▶ Brief:
Transcribe the lines beginning with the line containing "La planta inferior" and continuing through the line containing "equipada con sauna y bañera de hielo.", including both of those lines.

▶ Dataset:
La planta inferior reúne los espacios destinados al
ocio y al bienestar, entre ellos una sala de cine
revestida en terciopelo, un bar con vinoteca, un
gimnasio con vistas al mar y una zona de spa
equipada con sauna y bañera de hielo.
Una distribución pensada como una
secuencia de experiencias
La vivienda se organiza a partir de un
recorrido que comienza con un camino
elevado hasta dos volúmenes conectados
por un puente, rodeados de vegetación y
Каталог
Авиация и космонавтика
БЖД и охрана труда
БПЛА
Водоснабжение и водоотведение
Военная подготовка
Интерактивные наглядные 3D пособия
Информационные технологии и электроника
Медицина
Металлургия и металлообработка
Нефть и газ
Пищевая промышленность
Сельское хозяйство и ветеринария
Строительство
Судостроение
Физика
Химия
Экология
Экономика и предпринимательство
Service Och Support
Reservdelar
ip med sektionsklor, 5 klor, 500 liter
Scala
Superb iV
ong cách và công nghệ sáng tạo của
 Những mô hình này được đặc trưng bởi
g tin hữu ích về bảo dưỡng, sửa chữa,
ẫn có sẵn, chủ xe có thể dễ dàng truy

==

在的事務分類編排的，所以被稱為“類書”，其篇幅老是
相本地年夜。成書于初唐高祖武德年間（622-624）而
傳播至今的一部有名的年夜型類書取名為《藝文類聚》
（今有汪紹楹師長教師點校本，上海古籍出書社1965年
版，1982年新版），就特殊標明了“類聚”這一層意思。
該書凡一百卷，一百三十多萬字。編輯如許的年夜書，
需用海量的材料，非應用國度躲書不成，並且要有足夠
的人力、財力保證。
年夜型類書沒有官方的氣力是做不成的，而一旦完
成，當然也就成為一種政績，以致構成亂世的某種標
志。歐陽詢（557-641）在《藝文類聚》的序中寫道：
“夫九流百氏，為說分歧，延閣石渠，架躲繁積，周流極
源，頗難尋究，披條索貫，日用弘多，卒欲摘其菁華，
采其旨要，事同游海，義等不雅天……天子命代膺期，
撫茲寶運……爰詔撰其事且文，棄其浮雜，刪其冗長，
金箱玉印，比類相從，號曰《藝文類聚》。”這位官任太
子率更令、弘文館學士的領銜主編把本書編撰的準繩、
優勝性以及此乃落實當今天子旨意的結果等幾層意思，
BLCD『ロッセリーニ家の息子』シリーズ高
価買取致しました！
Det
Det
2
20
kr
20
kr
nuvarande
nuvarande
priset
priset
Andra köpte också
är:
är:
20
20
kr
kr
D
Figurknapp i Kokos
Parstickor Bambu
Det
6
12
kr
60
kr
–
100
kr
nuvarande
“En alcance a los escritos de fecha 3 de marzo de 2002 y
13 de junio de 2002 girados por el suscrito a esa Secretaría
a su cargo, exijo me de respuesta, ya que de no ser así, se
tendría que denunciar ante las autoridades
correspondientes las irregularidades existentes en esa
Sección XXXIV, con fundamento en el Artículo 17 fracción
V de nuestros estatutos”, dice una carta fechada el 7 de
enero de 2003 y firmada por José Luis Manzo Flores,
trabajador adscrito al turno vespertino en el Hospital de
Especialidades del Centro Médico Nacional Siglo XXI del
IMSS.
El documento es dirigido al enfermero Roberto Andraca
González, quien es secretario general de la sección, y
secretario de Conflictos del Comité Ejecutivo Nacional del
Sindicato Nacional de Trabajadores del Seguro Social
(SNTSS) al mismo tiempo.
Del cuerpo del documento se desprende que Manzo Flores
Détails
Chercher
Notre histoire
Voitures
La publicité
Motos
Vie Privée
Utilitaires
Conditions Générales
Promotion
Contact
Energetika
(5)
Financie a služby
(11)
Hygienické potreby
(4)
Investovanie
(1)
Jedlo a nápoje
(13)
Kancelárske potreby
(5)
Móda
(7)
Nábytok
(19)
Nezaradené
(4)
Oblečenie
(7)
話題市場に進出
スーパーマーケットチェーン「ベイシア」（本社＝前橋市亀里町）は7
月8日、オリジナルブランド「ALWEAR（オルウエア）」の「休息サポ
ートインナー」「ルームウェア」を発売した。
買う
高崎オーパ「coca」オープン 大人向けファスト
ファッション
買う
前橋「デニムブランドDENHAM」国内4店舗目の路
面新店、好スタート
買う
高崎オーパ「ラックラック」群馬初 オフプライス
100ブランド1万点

▶ Answer area:
La planta inferior reúne los espacios destinados al
ocio y al bienestar, entre ellos una sala de cine
revestida en terciopelo, un bar con vinoteca, un
gimnasio con vistas al mar y una zona de spa
equipada con sauna y bañera de hielo.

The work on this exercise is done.